Nothing in the code you showed should normally be an issue. Start by putting another try-catch block inside the loop, to ensure, that no other exceptions are getting thrown anywhere else (especially later in the not shown code):
public async IAsyncEnumerable<List<WorkItem>> LoadBatchedWorkload([EnumeratorCancellation] CancellationToken token, int batchSize, int runID)
{
DataContext context = null;
try
{
context = GetNewContext();
List<WorkItem> workItems;
bool loadSuccessInner;
while (true)
{
try
{
// ... (the inner loop code)
}
catch (Exception e)
{
// TODO: Log the exception here using your favorite method.
throw;
}
}
}
finally
{
if (context != null) context.Dispose();
}
}
Take a look at your log and ensure, that the log does not show any exceptions being thrown. Then additionally log every possible exit condition (break
and return
) from the loop, to find out how and why the code exits the loop.
If there are no other break
or return
statements in your code, then the only way the code can exit from the loop is if zero workItems
are successfully returned from the database.
What could cause the timeout?
Make sure, that any Task
returning/async
methods you call are being called using await
.
To track down, where the exceptions are actually coming from, you should deploy a Debug
release with pdb
files to get a full stack trace with source code line references.

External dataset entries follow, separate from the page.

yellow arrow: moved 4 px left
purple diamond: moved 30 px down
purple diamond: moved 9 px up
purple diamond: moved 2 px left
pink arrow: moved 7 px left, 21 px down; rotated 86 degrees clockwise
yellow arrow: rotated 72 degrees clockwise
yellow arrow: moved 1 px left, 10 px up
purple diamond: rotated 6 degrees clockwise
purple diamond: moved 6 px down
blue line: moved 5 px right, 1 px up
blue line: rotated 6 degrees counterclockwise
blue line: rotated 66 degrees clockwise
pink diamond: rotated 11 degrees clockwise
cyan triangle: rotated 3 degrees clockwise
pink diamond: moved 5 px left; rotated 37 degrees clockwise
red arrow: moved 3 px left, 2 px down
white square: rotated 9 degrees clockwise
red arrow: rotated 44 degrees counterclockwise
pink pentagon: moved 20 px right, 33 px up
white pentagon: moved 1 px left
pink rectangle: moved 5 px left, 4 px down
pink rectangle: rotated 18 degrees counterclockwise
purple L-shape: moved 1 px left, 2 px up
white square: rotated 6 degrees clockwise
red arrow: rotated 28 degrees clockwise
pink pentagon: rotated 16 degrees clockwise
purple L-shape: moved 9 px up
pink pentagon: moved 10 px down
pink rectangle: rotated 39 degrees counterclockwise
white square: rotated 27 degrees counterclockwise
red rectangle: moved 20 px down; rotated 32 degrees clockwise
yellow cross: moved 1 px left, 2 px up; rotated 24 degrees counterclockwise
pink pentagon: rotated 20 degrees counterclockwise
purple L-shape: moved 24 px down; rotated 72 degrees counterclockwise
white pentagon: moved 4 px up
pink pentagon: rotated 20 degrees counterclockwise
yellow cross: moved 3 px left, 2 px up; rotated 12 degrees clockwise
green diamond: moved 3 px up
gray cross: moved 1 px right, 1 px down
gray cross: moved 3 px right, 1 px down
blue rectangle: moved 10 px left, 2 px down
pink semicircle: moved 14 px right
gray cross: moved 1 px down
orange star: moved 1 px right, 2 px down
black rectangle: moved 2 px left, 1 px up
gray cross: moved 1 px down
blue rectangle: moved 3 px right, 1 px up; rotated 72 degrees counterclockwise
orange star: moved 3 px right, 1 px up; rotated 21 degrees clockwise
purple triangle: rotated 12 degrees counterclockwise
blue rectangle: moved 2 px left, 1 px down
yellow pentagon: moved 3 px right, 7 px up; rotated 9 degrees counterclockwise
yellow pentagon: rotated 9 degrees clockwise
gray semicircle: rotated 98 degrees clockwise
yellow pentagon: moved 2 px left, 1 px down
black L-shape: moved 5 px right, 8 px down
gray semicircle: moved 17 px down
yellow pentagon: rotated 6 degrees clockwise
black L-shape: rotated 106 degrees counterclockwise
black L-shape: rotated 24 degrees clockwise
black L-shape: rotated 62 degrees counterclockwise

You can also implement a DbCommandInterceptor
and trace failing commands on your own:
public class TracingCommandInterceptor : DbCommandInterceptor
{
public override void CommandFailed(DbCommand command, CommandErrorEventData eventData)
{
LogException(eventData);
}
public override Task CommandFailedAsync(DbCommand command, CommandErrorEventData eventData, CancellationToken cancellationToken = new CancellationToken())
{
LogException(eventData);
return Task.CompletedTask;
}
private static void LogException(CommandErrorEventData eventData)
{
if (eventData.Exception is SqlException sqlException)
{
// -2 = Timeout error
// See https://learn.microsoft.com/en-us/previous-versions/sql/sql-server-2008-r2/cc645611(v=sql.105)?redirectedfrom=MSDN
if (sqlException.Number == -2)
{
var stackTrace = new StackTrace();
var stackTraceText = stackTrace.ToString();
// TODO: Do some logging here and output the stackTraceText
// and other helpful information like the command text etc.
// -->
}
}
}
}
protected override void OnConfiguring(DbContextOptionsBuilder optionsBuilder)
{
optionsBuilder.UseLoggerFactory(LoggingFactory);
optionsBuilder.UseSqlServer(connectionString);
optionsBuilder.EnableSensitiveDataLogging();
optionsBuilder.EnableDetailedErrors();
// Add the command interceptor.
optionsBuilder.AddInterceptors(new TracingCommandInterceptor());
base.OnConfiguring(optionsBuilder);
}
Additionally logging the command text of the failed command in the interceptor is also a good idea.